Dans quel hôtel aimeriez-vous relever le pari d’une course-poursuite dans les couloirs?

(«Pari à l’hôtel», Pop Satori, 1986)

Ah c’est drôle! J’étais en train de répéter cette chanson juste avant que vous appeliez car je vais rejouer cet album Pop Satori prochainement, à Paris, le 1er juillet!** Quel hôtel? Il y en a un dans lequel j’ai vécu longtemps à Londres, dans les années 80, c’est Le Colonnade, sous Maida Vale. La chanson a été écrite sur cet hôtel en fait. Sigmund Freud y a vécu, il y donnait ses consultations.

Quels sont vos cocktails délices?

(«Swinging London», La Notte, la notte, 1984)

J’aime bien le Spritz, le Pimm’s, les cocktails anglais doux. J’aime aussi les cocktails très forts, un Cosmopolitan bien tassé, ça me plaît beaucoup.

Les liens d’Eros tout-puissant sont-ils plus attachants que les liens du cœur?

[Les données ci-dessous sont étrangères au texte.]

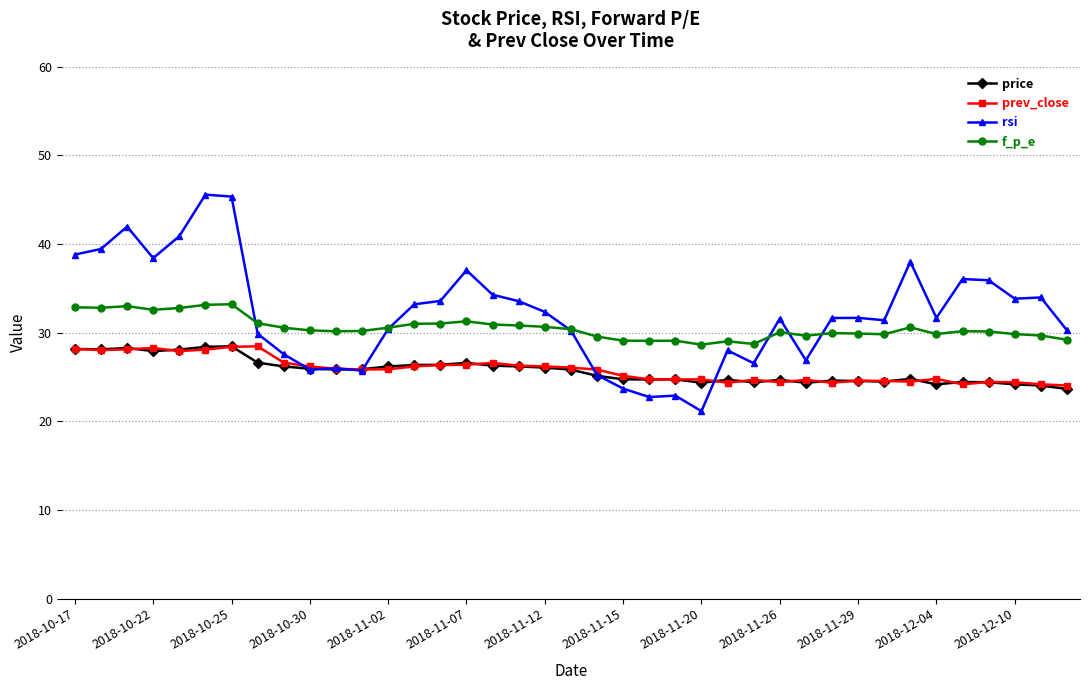

What is the minimum value for rsi?

21.1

(«Les liens d’Eros», Réévolution, 2003)

C’était une question dans la chanson. Je ne sais pas. Peut-être… Beaucoup de mariages, d’unions sont basés sur l’attirance avant tout. Sur le fait de se plaire. Un élan érotique. C’est pour ça qu’il y a beaucoup de relations qui ne tiennent pas. Parce qu’une fois que l’élan physique est passé, forcément ça s’étiole avec les années. Si l’on n’a pas de lien plus puissant, celui de l’amitié, du respect, de l’admiration, ça se casse la gueule.

Le bonheur est-il dangereux?

(«Un bonheur dangereux», Les chansons de l’innocence retrouvée, 2013)

Oui! (Rires.) Le rechercher systématiquement, c’est ce qu’on fait tous, et ce que je fais aussi. Le bonheur c’est un état de confort, un cocon dans lequel on se sent bien, affectivement, financièrement, professionnellement. On vit dans une société qui nous provoque par rapport au bonheur et nous emmène ailleurs: le bonheur c’est telle voiture, c’est avoir à son bras tel type de personne, c’est de porter telle marque de vêtement. On nous propose un bonheur assez dangereux, fictif, qui n’est pas basé sur les véritables aspirations que l’on peut avoir. Et puis certains bonheurs peuvent être aussi anesthésiants.

Quelle est la couleur des fleurs de l’interdit?

(«Les Fleurs de l’interdit», L’Invitation, 2007)

Carmin!

Quelle est votre arme de séduction massive?

(«Corps et armes», Corps et armes, 2000)

Je n’en ai aucune idée. Les gens qui me connaissent disent que je suis drôle. Mais je ne le montre pas du tout…

Et vous, aimez-vous les baisers français?

(«Le baiser français», Reserection, 1995)

J’aime beaucoup les baisers français.

Notes:* Etienne Daho donnera un concert au Montreux Jazz Festival le 14 juillet. Rens.

** Etienne Daho sera le curateur d’une semaine à La Cité de la Musique, qu’il a baptisée «Une jeunesse moderne». Il chantera les 1er, 5 et 8 juillet, à Paris.